| STATED EXERCISE |
According to the Squidbillies overview, how many episodes aired in total, and over how many seasons?

| PROVIDED PASSAGE |
◆ ◆ ◆ ◆

Squidbillies is an American animated television series created by Jim Fortier and Dave Willis for Cartoon Network's late night programming block, Adult Swim. An unofficial pilot for the series aired on April 1, 2005. The series later made its official debut on October 16, 2005 and ended on December 13, 2021, with a total of 132 episodes over the course of 13 seasons.

The series is about the Cuyler family, an impoverished family of anthropomorphic hillbilly mud squids living in the Georgia region of the Blue Ridge Mountains. The series revolves around the exploits of an alcoholic father (Early), who is often abusive in a comedic way towards his family. His son, Rusty, is desperate for his approval; his mother and grandmother, known in the show as Granny, is often the center of his aggression; and Lil, Early's sister, is mostly unconscious in a pool of her own vomit.

The series also airs in syndication in other countries and has been released on various DVD sets and other forms of home media.

Setting and premise
Squidbillies follows the exploits of the Cuyler family and their interactions with the local populace, which usually results in a fair amount of destruction, mutilation, and death. The Cuylers are essentially given free rein and protected from the consequences of their actions whenever possible by their crudely-drawn friend, the Sheriff (whose name is "Sharif"), as they are said to be the last twisted remnants of a federally protected endangered species, the "Appalachian Mud Squid". They live in the southern Appalachian Mountains located in the North Georgia mountains. At the epicentre of this rural paradise is Dougal County, home to crippling gambling addictions, a murderous corporation, sexual deviants, and the authentic Southern mountain squid. In the words of The New York Times, the show takes "backwoods stereotypes" and turns them into "a cudgel with which to pound maniacally on all manner of topical subjects."

◆ ◆ ◆ ◆

| SUPPLIED DATA |

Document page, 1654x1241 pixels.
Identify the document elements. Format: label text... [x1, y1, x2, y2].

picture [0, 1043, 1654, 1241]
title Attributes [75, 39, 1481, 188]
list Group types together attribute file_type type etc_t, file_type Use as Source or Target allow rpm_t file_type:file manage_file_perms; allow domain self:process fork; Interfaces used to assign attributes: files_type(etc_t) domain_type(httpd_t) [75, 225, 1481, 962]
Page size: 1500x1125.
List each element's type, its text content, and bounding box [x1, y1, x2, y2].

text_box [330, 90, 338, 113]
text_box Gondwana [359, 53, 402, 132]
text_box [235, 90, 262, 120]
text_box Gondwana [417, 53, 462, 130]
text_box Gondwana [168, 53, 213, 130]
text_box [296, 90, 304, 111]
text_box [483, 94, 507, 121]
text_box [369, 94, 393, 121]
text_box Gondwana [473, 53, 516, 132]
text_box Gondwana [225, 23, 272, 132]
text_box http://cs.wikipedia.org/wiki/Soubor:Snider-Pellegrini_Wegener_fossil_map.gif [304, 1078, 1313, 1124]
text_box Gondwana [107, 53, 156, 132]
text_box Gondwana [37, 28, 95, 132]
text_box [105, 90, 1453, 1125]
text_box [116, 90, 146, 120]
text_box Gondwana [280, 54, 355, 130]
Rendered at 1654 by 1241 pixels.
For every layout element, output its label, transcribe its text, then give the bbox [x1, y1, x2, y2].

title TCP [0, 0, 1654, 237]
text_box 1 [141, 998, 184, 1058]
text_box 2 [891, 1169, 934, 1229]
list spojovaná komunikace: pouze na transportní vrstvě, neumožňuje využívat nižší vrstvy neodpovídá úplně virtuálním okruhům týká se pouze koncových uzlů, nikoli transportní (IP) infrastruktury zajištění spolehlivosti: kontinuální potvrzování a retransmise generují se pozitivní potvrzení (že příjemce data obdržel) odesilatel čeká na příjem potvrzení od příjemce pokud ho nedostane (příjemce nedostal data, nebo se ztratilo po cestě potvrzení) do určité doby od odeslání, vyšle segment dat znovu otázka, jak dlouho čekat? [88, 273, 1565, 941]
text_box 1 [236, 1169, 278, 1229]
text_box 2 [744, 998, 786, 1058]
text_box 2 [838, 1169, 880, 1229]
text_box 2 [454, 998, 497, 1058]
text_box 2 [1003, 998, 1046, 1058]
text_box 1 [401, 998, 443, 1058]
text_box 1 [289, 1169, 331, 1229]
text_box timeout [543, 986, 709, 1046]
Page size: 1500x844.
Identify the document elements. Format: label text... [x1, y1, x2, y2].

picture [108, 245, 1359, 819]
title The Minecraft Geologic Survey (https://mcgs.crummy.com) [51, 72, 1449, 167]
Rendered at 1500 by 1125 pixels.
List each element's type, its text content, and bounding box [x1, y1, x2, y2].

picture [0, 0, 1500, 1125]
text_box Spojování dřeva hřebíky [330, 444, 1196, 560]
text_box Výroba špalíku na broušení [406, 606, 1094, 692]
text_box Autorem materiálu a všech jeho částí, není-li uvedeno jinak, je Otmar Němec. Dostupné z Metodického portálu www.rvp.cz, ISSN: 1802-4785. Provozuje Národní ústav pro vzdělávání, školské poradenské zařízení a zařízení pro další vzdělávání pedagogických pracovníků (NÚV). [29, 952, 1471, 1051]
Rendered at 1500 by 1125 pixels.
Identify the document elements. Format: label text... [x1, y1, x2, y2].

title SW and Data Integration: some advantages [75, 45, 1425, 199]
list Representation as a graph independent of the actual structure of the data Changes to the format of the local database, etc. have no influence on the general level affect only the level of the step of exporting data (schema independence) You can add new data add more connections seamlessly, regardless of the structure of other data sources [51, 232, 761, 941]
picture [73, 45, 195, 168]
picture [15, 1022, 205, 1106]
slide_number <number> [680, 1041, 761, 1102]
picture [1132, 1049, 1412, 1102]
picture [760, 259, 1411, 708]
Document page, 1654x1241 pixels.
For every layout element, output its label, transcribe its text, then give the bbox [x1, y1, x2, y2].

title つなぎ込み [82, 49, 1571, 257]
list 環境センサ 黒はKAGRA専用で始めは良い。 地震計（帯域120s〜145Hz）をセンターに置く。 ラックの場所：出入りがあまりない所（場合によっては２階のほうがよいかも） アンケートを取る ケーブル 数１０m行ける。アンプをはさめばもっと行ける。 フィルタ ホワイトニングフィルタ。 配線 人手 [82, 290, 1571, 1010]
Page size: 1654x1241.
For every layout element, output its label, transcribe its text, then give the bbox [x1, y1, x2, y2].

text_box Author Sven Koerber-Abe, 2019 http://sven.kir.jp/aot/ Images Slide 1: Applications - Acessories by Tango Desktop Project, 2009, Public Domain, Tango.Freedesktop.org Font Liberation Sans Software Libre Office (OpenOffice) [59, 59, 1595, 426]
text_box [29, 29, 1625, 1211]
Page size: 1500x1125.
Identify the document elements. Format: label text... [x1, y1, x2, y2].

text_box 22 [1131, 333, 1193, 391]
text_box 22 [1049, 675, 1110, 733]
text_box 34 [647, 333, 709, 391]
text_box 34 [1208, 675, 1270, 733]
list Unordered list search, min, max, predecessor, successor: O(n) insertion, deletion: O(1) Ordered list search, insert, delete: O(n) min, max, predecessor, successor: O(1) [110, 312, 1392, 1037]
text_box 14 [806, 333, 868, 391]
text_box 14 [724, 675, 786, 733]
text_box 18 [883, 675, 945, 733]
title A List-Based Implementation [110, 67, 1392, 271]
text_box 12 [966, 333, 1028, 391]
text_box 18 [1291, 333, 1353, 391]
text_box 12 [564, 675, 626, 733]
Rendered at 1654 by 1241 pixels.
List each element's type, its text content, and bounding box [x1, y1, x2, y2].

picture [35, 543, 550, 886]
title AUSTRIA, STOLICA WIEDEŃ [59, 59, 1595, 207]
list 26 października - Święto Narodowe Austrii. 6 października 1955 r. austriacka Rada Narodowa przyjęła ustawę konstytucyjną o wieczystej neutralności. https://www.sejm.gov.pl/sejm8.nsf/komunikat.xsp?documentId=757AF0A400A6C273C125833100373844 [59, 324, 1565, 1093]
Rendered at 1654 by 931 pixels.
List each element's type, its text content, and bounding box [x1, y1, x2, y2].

◆ ◆ ◆ ◆

| CORRECT RESULT |
132 episodes over 13 seasons.